How to prevent MEV stealing by Proposer?

Regarding the FAQ on preventing MEV by Proposers, I’m having trouble fully understanding the concept and would like to confirm my understanding.

What prevents block proposers from stealing MEV from submitted builders’ blocks?

If my understanding correct, the following steps are taken to prevent MEV stealing by Proposers.

① The Proposer retrieves the blindBlock using getHeader.
getHeader(/eth/v1/builder/header/{slot}/{parent_hash}/{pubkey}): Builder-API

② When the Proposer receives that block, they sign the header.

③ The signed data is sent to the ExecutionClient or Consensus Client.

④ Based on the signed data, the full block is retrieved using submitBlindedBlock.
submitBlindedBlock(/eth/v1/builder/blinded_blocks): Builder-API

⑤ The full block is submitted. If the header differs from the one in ③, they are slashed.

Is my understanding of ③ correct?
Also, if it is, could someone explain which specific API is used and what it does?

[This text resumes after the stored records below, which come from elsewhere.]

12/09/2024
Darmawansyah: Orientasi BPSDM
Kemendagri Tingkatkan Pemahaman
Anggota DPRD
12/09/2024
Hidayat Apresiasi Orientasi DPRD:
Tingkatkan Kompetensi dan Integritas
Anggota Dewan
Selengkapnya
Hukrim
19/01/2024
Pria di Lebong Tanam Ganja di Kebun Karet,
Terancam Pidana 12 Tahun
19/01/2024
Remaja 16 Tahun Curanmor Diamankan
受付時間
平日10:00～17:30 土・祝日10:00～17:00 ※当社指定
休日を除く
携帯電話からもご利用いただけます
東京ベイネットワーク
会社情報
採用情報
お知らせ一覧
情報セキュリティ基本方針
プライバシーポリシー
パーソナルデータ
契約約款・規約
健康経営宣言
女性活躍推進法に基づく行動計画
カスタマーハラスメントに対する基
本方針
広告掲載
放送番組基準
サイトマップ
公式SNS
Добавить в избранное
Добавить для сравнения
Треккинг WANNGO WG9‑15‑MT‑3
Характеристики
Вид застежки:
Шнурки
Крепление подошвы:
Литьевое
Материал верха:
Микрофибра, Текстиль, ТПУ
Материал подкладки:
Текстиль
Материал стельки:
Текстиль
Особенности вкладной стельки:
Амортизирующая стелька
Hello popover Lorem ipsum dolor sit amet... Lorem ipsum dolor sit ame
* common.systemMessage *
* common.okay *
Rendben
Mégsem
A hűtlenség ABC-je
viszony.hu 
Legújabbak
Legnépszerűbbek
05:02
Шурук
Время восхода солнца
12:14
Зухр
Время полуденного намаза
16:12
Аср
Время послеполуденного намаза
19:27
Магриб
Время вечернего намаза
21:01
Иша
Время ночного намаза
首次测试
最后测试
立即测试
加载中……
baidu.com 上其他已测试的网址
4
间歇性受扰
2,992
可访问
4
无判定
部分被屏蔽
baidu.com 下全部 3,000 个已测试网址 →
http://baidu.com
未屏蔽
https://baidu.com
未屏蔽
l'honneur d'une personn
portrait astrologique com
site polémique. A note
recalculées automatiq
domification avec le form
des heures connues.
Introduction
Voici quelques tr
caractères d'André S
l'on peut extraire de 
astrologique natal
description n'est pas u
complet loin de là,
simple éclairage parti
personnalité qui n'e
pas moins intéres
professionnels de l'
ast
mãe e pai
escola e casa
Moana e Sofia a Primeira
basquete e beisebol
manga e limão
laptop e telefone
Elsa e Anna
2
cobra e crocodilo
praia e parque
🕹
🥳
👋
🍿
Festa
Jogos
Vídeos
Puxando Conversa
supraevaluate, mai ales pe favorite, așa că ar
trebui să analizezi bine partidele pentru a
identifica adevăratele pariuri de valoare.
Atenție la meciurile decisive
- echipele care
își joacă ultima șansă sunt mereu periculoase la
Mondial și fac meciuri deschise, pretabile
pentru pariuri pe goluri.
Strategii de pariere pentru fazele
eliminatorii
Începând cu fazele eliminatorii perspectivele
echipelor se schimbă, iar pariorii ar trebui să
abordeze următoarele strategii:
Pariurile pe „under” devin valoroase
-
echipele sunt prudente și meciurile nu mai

I would greatly appreciate any insights.

These docs should clarify:

• GitHub - flashbots/mev-boost: MEV-Boost allows Ethereum validators to source high-MEV blocks from a competitive builder marketplace
• https://docs.flashbots.net/flashbots-mev-boost/architecture-overview/block-proposal
• MEV-Boost: Merge ready Flashbots Architecture - The Merge - Ethereum Research

sequence diagram686×1019 54.5 KB

The API for (3) is getPayload, where the proposer sends the signed blinded beacon block to the relay, at which point the block will be proposed by the relay.

@metachris Thank you!

4. The builder running the Builder API is expected to respond with the full execution payload upon seeing the blinded block proposal. This allows the validator to create a “signed” Beacon block, which they propagate throughout the network.
5. A validator using the Builder API is still expected to build a block locally in case the block builder fails to respond promptly, so they don’t miss out on block proposal rewards. However, validator cannot create another block using either the now-revealed transactions or another set, as it would amount to equivocation (signing two blocks within the same slot), which is a slashable offense.

I initially thought that the “sign” by the proposer simply involved signing the header with a private key and then sending that signed data to the builder.

However, after looking at ethereum.org, I’ve come to understand that the signed block header is created within the consensus client, and that data is then transmitted.